Of reality, I know this: there's danger in its lies.
– Book of Nod
The door groaned like a sick elephant as the boys heaved its immobile bulk along dangerously decayed hinges. Kyle fixed his gaze on his dirty, abused hands, grinding his molars, yet seeing and hearing nothing. Nothing existed but strain, muscles depleting their reserves, vision fading around the edges. When Jason finally stopped and collapsed, he kept pushing with singular purpose; his mind essentially disabled.
"This... sucks," Jason observed, huddled on the ground, resting and rubbing a sore shoulder.

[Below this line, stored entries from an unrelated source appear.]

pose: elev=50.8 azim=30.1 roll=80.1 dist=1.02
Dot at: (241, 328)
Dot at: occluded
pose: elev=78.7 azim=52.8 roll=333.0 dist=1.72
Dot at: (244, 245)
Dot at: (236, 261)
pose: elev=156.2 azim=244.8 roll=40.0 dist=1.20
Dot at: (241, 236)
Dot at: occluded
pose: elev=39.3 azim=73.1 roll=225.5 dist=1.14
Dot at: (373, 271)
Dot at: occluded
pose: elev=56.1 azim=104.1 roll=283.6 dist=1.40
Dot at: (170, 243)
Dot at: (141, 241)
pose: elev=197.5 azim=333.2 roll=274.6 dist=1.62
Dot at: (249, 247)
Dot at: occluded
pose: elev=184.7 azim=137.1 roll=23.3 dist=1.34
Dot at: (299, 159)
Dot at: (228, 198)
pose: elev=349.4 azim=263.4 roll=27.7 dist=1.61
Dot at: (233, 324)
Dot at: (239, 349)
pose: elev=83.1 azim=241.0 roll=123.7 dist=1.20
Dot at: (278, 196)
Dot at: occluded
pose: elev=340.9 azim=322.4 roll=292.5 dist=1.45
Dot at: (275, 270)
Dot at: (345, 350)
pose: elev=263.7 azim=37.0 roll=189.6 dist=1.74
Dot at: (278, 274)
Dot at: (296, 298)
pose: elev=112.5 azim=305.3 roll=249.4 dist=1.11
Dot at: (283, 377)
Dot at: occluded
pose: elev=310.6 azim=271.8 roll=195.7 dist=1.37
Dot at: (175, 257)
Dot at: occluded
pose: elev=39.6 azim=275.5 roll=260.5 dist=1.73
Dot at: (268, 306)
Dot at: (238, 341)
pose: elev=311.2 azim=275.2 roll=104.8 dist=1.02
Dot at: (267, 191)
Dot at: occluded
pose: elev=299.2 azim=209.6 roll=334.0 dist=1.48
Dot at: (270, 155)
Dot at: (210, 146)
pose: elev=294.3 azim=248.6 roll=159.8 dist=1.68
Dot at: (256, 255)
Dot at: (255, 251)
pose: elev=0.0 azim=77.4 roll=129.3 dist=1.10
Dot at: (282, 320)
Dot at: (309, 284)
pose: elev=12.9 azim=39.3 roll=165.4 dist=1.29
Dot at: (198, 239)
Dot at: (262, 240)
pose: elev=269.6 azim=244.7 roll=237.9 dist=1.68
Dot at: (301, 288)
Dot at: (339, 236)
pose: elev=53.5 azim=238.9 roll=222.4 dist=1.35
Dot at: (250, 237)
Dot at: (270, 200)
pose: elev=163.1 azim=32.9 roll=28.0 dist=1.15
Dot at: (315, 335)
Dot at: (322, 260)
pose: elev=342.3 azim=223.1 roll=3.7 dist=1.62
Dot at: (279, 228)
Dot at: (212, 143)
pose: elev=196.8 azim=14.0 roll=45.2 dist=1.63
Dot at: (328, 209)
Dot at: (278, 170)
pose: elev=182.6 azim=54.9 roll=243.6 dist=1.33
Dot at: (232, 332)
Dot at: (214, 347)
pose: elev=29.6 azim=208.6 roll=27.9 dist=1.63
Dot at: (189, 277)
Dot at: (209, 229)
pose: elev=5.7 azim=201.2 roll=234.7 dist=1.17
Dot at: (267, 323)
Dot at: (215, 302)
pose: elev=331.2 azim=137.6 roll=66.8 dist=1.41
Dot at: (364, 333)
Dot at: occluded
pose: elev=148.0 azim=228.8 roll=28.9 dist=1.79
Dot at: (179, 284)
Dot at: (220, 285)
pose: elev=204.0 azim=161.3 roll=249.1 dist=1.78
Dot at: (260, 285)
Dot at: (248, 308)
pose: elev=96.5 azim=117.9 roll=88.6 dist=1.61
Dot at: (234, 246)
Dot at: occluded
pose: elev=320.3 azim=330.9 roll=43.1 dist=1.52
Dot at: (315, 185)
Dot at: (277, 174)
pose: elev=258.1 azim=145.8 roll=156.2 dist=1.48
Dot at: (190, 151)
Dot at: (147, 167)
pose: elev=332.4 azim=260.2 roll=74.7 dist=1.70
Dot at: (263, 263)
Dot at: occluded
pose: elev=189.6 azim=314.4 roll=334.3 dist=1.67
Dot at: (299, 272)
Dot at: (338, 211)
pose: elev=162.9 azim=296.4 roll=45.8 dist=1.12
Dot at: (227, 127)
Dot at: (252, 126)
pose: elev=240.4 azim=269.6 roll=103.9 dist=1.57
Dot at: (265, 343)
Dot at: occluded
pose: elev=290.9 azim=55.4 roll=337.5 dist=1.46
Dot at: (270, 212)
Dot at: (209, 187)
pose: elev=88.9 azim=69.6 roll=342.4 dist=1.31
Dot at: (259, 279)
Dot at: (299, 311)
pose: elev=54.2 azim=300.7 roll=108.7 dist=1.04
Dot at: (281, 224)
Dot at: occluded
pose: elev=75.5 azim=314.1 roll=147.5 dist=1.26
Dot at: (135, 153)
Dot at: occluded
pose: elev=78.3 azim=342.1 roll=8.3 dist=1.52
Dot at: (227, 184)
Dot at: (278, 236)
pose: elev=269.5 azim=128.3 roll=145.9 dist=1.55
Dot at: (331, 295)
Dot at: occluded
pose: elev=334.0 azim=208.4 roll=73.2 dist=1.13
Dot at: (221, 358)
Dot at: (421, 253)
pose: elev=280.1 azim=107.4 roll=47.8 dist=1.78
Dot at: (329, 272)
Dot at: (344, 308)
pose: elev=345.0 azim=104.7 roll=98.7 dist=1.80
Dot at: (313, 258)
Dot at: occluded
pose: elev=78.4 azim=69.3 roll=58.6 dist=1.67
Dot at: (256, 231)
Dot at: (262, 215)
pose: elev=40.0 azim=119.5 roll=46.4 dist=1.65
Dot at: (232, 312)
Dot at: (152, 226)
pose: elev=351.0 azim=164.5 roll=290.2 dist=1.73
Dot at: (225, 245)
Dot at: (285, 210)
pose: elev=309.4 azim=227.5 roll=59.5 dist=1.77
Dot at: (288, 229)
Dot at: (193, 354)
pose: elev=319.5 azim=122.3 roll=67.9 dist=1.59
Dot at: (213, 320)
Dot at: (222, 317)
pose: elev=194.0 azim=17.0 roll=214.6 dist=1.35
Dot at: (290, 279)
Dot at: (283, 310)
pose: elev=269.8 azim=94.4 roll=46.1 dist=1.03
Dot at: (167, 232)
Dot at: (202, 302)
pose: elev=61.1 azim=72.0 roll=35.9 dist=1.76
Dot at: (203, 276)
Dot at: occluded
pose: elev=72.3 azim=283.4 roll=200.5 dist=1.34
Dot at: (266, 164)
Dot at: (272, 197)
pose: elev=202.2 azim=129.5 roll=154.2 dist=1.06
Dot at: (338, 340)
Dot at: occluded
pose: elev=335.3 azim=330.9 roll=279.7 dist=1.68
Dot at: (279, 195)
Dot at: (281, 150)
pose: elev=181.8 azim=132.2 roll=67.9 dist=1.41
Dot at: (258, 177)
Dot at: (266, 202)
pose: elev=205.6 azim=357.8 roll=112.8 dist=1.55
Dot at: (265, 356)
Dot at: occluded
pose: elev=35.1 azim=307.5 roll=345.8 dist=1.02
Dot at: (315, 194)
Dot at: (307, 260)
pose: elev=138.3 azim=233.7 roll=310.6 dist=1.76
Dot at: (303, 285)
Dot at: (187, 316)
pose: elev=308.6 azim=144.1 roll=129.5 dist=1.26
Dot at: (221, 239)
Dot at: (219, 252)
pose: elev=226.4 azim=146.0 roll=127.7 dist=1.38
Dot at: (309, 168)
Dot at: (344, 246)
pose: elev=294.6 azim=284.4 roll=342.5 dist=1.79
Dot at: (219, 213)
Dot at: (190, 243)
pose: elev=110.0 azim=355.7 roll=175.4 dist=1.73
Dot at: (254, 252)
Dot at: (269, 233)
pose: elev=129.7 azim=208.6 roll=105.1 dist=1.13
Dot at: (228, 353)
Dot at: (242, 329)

That sound, Jason's voice, snapped Kyle from his mental delirium. "Huh?" he mumbled, befuddled at the disruption. Didn't quite catch that, amigo.
"Sucks," Jason repeated. "This does. I thought the lock was the hard part, but those hinges are worse! I quit, kid."
Fair enough. "Yeah..." Kyle said as his resolve crumbled, along with his body, to the floor next to Jason. "I got an idea, though. Just gotta rest a minute."
"Oh rheally? Iz zat zo?" Jason asked, affecting a thick German accent, peering at Kyle, a skeptical inquisitor. "Tell uz vut ve vant to know!"
"Legs. I've helped my dad move furniture before; 'lift with your legs!' he always tells me." He paused for breath, as his lungs still busied themselves replenishing oxygen to his beleaguered blood. "No way I could lift any of that stuff."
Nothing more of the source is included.